A tecnologia de transplante da membrana amniótica foi recentemente incorporada ao Sistema Único de Saúde (SUS) para o tratamento de diabetes e problemas oculares, após aprovação da Comissão Nacional de Incorporação de Tecnologias no Sistema Único de Saúde (Conitec). A decisão do Ministério da Saúde permite que esse recurso seja indicado em situações como feridas crônicas, casos de pé diabético e alterações na região dos olhos.
De acordo com a pasta, o uso da membrana amniótica tem o potencial de beneficiar mais de 860 mil pessoas por ano em todo o país. A previsão é que pacientes acometidos por essas condições tenham acesso ao tratamento por meio da rede pública, ampliando a oferta de terapias avançadas dentro do SUS.

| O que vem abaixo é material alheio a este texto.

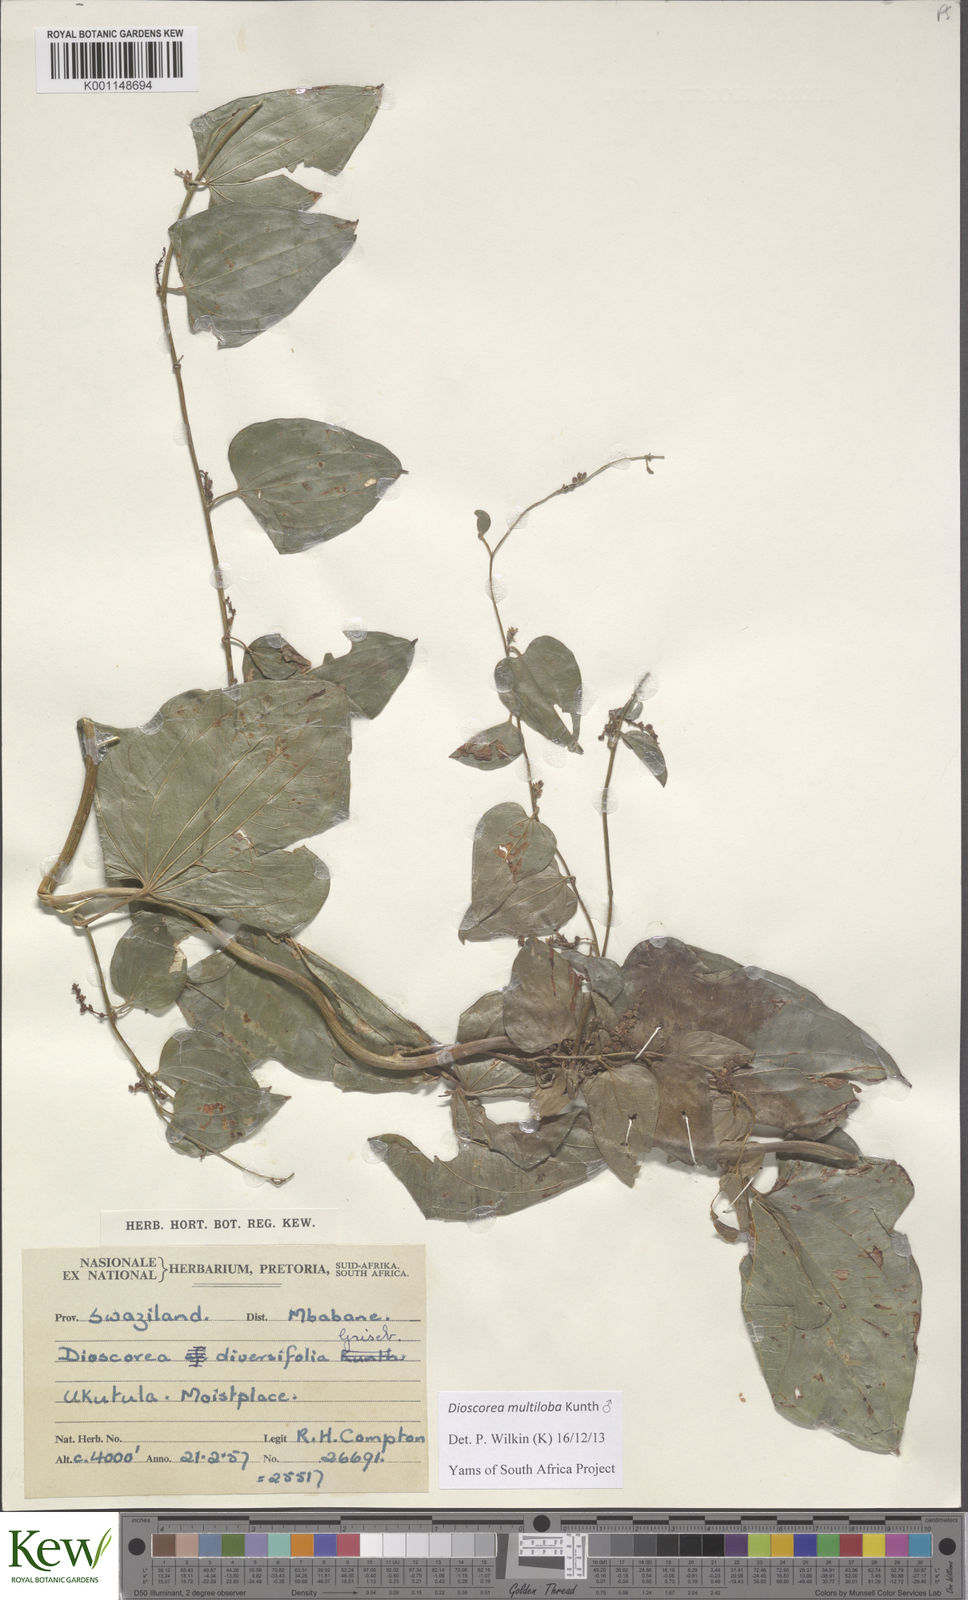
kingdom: Plantae
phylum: Tracheophyta
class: Liliopsida
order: Dioscoreales
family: Dioscoreaceae
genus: Dioscorea
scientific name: Dioscorea multiloba
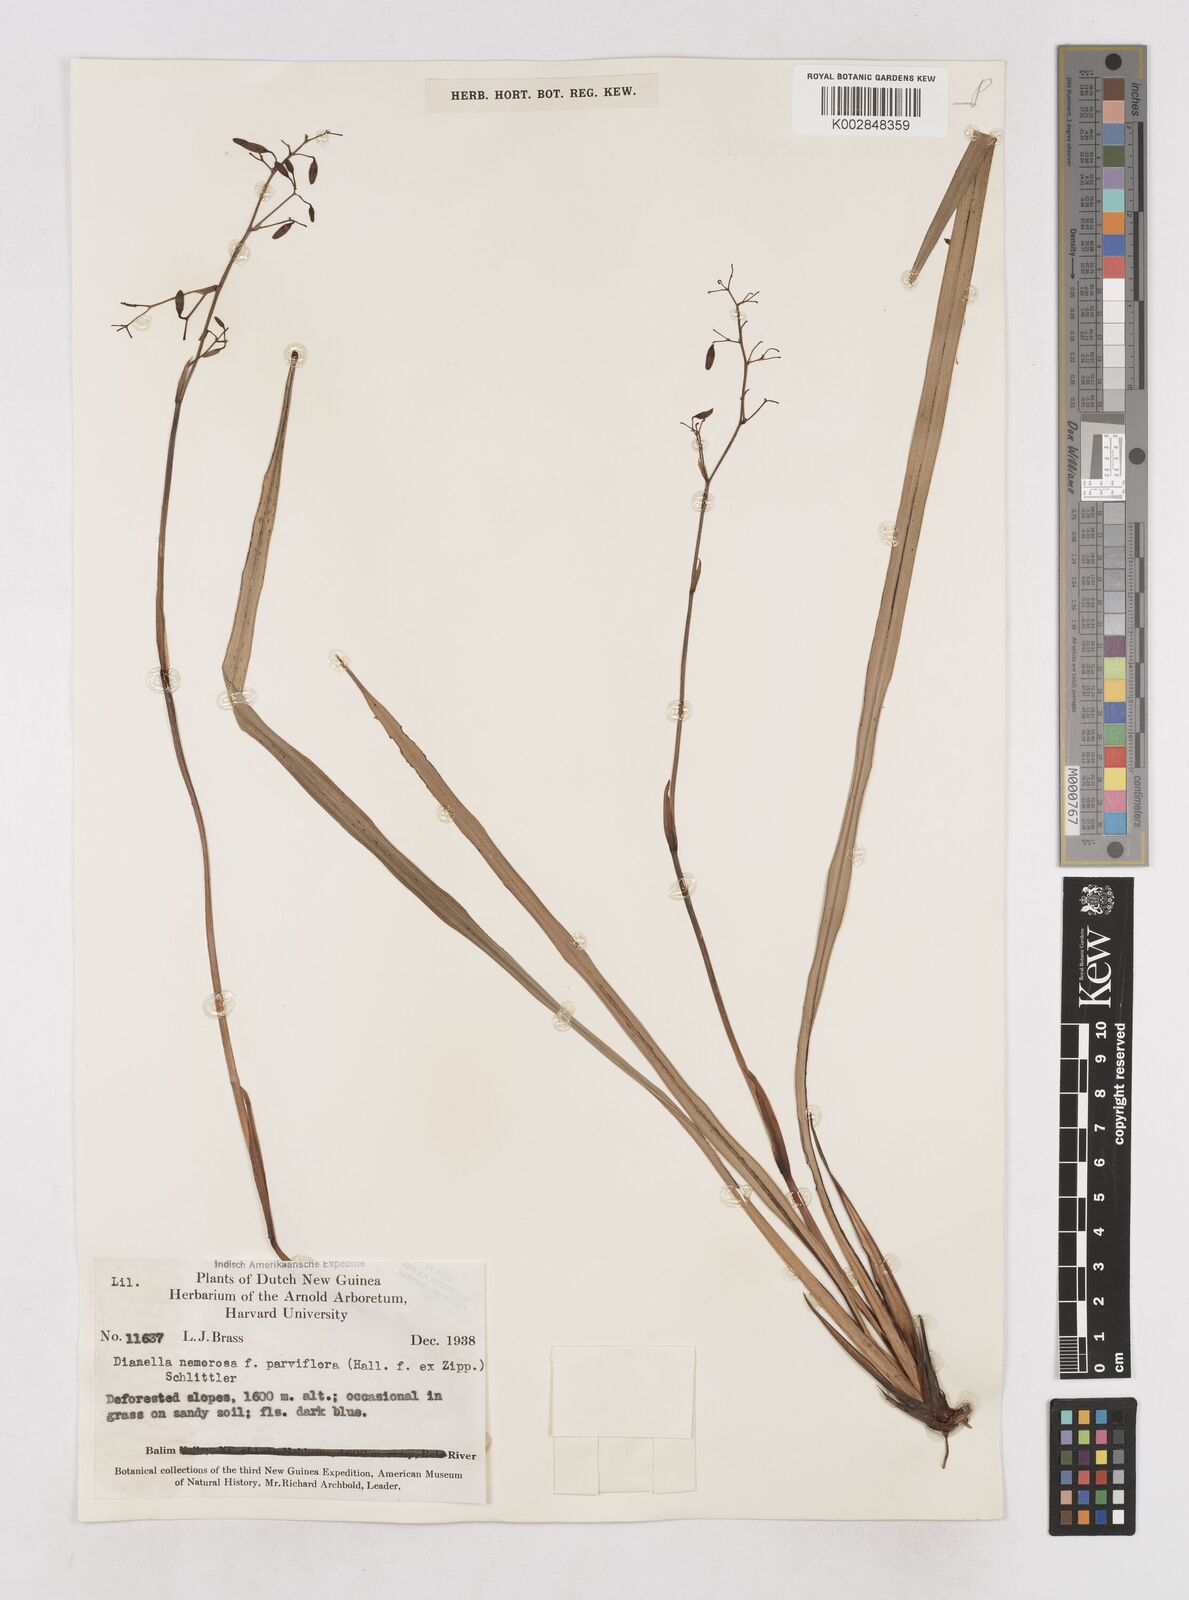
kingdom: Plantae
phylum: Tracheophyta
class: Liliopsida
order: Asparagales
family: Asphodelaceae
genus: Dianella
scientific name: Dianella ensifolia
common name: New zealand lilyplant
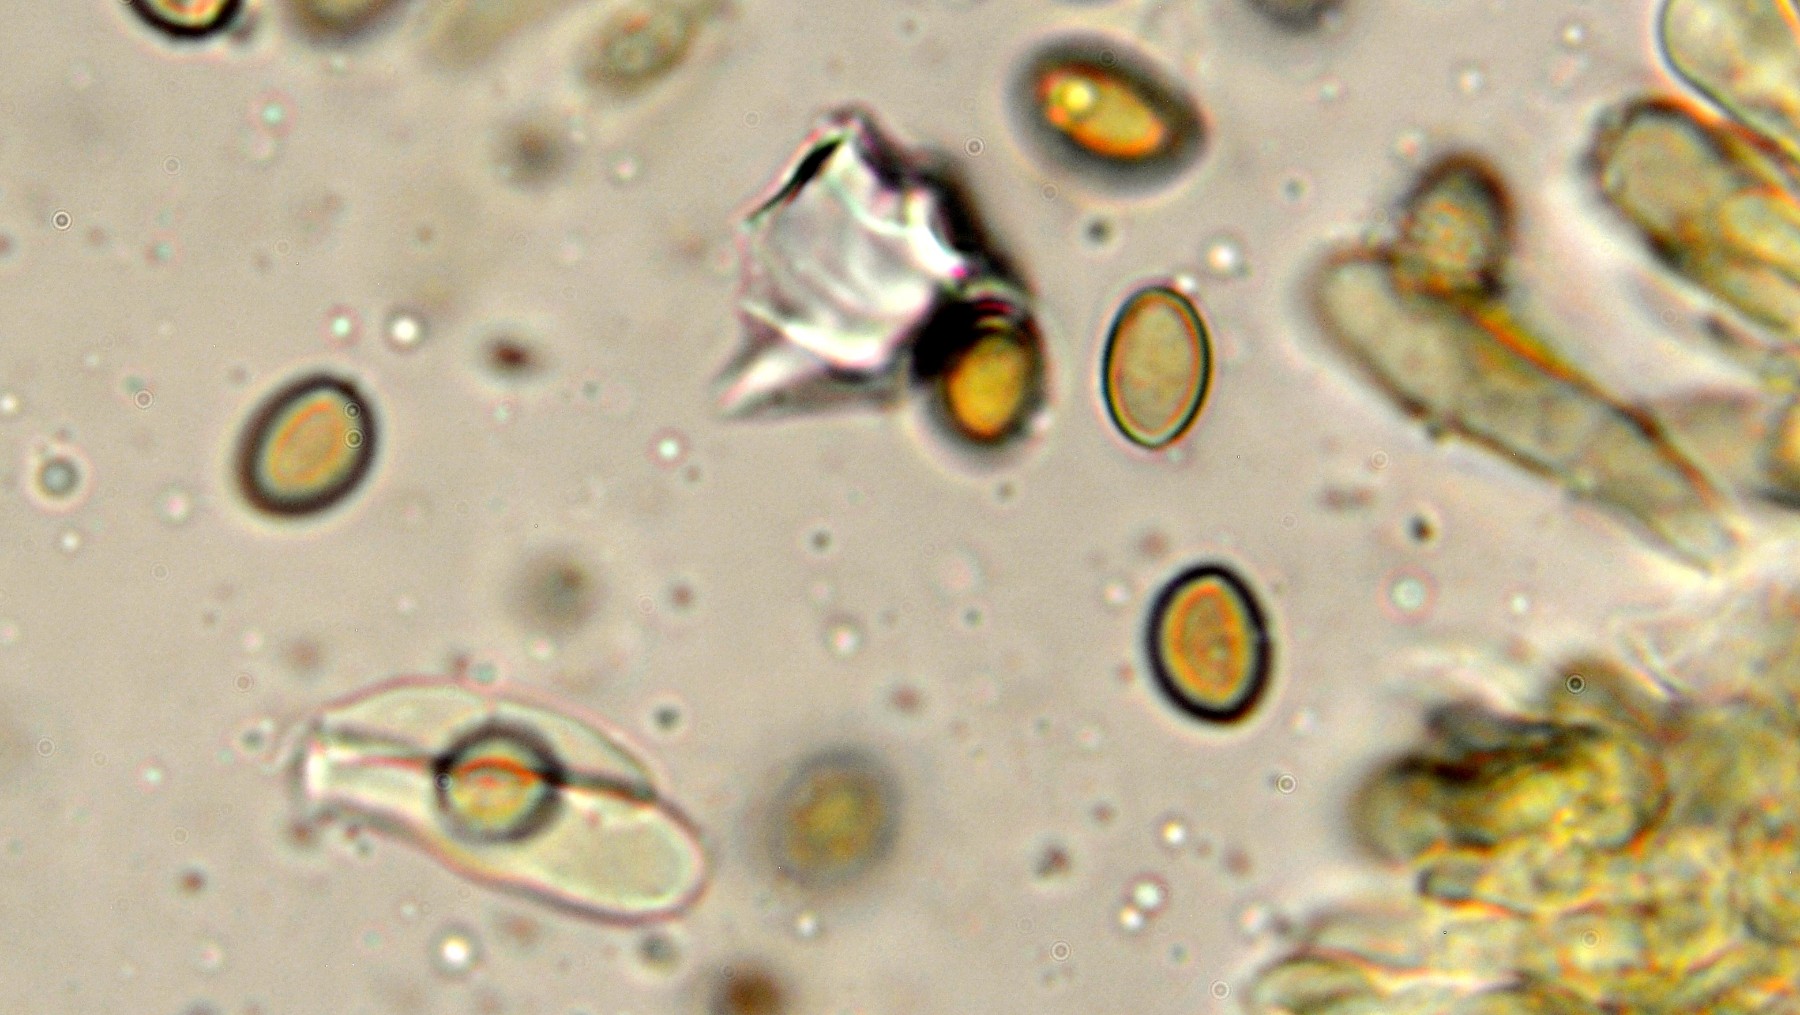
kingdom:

A membrana amniótica é um tecido obtido no momento do parto. Ela possui propriedades anti-inflamatórias e contribui para a cicatrização de feridas, sendo amplamente utilizada na medicina regenerativa. Essa tecnologia reduz riscos ligados ao tratamento de diversas doenças, especialmente devido à sua capacidade de regenerar tecidos e minimizar complicações clínicas durante o processo de cura.
No contexto do pé diabético, o transplante da membrana proporciona velocidade de cicatrização das lesões crônicas. Estudos apontam que a recuperação pode ser até duas vezes mais rápida se comparada aos curativos tradicionais. A aplicação desse tecido biológico já era utilizada em pacientes com queimaduras extensas desde o ano de 2025, sendo, agora, expandida para outras indicações clínicas.
Em casos de alterações envolvendo pálpebras, glândulas lacrimais e cílios, o transplante de membrana amniótica também auxilia no fechamento de feridas, podendo aliviar a dor e acelerar o restabelecimento da superfície ocular. Além disso, contribui para a redução do risco de novas lesões e melhora a qualidade da visão dos pacientes.
“O novo curativo biológico também contribui para a redução do risco de novas lesões e melhora a qualidade da visão, sendo uma opção eficaz, principalmente para casos mais graves ou que não respondem bem aos tratamentos convencionais, como glaucoma, queimaduras oculares, inflamações, perfurações e úlceras da córnea”, destaca o ministério.